→ TASK STATEMENT
Output the lines below from the one containing "建立绿色建筑材料、设备和产品的评价、推广制度。" through the end of the listing, inclusive, exactly as they appear, and nothing further.

→ RECORDS FOR PROCESSING

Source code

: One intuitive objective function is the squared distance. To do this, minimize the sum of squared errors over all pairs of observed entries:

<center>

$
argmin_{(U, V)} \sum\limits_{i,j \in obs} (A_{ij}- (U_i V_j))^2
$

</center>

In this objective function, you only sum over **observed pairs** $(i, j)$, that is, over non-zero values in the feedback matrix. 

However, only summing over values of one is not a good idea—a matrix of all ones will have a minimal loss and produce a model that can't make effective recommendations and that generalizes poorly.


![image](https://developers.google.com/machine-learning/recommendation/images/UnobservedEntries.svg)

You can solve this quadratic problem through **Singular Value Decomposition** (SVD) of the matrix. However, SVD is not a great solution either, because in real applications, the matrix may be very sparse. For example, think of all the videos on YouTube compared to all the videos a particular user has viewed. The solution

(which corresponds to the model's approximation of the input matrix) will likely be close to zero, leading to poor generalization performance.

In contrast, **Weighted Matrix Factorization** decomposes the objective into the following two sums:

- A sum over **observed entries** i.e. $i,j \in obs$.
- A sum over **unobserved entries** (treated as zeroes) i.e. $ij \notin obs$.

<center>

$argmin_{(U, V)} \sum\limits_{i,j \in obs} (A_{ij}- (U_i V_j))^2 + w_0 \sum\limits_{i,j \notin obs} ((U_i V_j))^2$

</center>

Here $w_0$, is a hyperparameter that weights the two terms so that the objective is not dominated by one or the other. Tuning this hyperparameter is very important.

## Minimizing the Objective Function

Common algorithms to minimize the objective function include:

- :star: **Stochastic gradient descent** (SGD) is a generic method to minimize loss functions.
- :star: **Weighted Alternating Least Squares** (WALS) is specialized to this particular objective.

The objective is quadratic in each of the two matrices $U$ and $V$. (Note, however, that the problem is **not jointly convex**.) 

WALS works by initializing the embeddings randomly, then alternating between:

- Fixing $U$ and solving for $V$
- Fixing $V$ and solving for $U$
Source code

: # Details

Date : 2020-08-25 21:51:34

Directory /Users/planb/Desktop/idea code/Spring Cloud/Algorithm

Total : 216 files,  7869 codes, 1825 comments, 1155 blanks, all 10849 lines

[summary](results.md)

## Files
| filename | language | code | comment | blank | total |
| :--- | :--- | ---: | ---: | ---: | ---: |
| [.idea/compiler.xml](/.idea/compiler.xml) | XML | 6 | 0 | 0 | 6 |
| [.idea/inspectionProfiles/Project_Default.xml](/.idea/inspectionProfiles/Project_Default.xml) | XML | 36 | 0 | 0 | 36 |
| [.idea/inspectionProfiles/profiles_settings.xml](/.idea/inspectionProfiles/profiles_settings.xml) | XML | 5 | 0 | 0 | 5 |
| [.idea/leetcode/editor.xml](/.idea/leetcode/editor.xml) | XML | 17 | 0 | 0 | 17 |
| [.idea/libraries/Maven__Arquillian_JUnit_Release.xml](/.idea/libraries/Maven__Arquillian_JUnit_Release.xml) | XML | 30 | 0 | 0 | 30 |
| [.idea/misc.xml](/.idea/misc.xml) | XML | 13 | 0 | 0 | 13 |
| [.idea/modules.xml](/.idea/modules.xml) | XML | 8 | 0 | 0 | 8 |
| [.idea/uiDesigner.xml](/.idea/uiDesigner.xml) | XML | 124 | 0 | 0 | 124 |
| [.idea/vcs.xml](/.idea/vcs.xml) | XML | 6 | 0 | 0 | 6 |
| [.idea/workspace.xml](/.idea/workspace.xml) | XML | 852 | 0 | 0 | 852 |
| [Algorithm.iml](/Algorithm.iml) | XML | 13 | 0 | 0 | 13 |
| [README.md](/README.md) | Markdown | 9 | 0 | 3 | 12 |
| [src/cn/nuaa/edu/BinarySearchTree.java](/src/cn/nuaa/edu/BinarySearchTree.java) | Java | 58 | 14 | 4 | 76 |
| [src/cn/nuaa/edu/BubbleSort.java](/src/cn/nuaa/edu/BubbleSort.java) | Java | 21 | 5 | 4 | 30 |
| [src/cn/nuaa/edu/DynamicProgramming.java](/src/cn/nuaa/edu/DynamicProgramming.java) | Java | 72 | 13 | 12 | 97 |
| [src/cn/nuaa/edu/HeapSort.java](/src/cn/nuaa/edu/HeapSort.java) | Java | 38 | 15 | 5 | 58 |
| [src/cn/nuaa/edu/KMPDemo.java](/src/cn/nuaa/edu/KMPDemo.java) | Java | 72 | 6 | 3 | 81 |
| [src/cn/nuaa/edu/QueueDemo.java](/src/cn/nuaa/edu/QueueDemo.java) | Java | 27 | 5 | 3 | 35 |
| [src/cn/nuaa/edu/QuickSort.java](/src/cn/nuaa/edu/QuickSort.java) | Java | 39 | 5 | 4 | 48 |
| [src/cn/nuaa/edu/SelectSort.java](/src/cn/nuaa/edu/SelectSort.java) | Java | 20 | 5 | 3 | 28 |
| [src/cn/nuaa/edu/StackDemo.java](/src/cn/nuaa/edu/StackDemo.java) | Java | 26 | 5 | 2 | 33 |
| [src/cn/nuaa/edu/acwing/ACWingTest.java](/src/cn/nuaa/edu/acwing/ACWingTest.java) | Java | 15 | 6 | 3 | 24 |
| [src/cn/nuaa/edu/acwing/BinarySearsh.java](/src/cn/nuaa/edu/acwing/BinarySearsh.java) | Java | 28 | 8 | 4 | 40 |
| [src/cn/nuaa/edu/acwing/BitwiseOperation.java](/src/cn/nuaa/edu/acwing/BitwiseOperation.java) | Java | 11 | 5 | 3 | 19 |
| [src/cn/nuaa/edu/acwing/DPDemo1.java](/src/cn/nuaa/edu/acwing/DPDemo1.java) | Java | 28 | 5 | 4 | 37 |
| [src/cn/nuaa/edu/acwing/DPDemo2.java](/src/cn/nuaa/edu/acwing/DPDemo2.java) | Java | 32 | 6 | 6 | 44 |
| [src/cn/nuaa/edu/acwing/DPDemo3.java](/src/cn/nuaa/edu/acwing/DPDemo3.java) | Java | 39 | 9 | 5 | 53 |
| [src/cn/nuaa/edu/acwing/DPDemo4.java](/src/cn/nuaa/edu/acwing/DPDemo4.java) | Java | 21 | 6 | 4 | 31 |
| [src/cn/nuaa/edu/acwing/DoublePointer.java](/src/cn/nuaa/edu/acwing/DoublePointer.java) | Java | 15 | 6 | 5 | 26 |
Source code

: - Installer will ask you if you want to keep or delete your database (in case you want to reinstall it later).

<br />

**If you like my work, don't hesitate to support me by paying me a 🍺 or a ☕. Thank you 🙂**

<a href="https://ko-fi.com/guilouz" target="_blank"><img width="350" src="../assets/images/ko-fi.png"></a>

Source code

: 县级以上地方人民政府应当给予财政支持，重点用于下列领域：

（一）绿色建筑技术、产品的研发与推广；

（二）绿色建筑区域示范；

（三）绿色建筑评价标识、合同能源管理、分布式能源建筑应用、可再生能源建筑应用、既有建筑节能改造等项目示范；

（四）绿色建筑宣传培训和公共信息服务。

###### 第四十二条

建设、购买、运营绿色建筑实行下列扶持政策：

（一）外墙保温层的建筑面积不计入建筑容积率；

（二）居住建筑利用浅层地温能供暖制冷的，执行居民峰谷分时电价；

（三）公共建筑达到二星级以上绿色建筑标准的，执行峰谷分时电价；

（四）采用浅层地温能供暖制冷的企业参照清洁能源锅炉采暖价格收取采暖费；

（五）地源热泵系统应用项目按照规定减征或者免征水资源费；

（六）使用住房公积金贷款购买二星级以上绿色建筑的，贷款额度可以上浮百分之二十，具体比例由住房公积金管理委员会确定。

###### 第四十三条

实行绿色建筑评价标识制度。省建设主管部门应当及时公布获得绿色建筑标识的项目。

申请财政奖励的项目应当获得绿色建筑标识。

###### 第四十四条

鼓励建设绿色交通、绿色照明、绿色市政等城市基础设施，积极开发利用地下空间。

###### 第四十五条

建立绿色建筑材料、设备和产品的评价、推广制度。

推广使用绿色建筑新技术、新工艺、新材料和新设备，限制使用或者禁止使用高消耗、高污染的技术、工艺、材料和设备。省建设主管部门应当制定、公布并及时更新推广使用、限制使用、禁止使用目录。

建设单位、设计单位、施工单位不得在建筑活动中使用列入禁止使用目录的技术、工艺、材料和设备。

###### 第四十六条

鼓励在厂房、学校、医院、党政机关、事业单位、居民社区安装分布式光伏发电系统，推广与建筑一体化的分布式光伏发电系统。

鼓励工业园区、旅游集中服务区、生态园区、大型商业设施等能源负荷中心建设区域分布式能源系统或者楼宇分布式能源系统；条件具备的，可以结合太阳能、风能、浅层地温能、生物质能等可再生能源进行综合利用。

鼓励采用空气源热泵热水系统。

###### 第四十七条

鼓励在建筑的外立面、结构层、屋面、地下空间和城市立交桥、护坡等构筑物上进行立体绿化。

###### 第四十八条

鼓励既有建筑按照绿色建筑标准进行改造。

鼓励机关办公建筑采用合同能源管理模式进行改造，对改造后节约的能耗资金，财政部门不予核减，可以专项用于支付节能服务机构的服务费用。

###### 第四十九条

→ ANSWER TO THE PROBLEM
建立绿色建筑材料、设备和产品的评价、推广制度。

推广使用绿色建筑新技术、新工艺、新材料和新设备，限制使用或者禁止使用高消耗、高污染的技术、工艺、材料和设备。省建设主管部门应当制定、公布并及时更新推广使用、限制使用、禁止使用目录。

建设单位、设计单位、施工单位不得在建筑活动中使用列入禁止使用目录的技术、工艺、材料和设备。

###### 第四十六条

鼓励在厂房、学校、医院、党政机关、事业单位、居民社区安装分布式光伏发电系统，推广与建筑一体化的分布式光伏发电系统。

鼓励工业园区、旅游集中服务区、生态园区、大型商业设施等能源负荷中心建设区域分布式能源系统或者楼宇分布式能源系统；条件具备的，可以结合太阳能、风能、浅层地温能、生物质能等可再生能源进行综合利用。

鼓励采用空气源热泵热水系统。

###### 第四十七条

鼓励在建筑的外立面、结构层、屋面、地下空间和城市立交桥、护坡等构筑物上进行立体绿化。

###### 第四十八条

鼓励既有建筑按照绿色建筑标准进行改造。

鼓励机关办公建筑采用合同能源管理模式进行改造，对改造后节约的能耗资金，财政部门不予核减，可以专项用于支付节能服务机构的服务费用。

###### 第四十九条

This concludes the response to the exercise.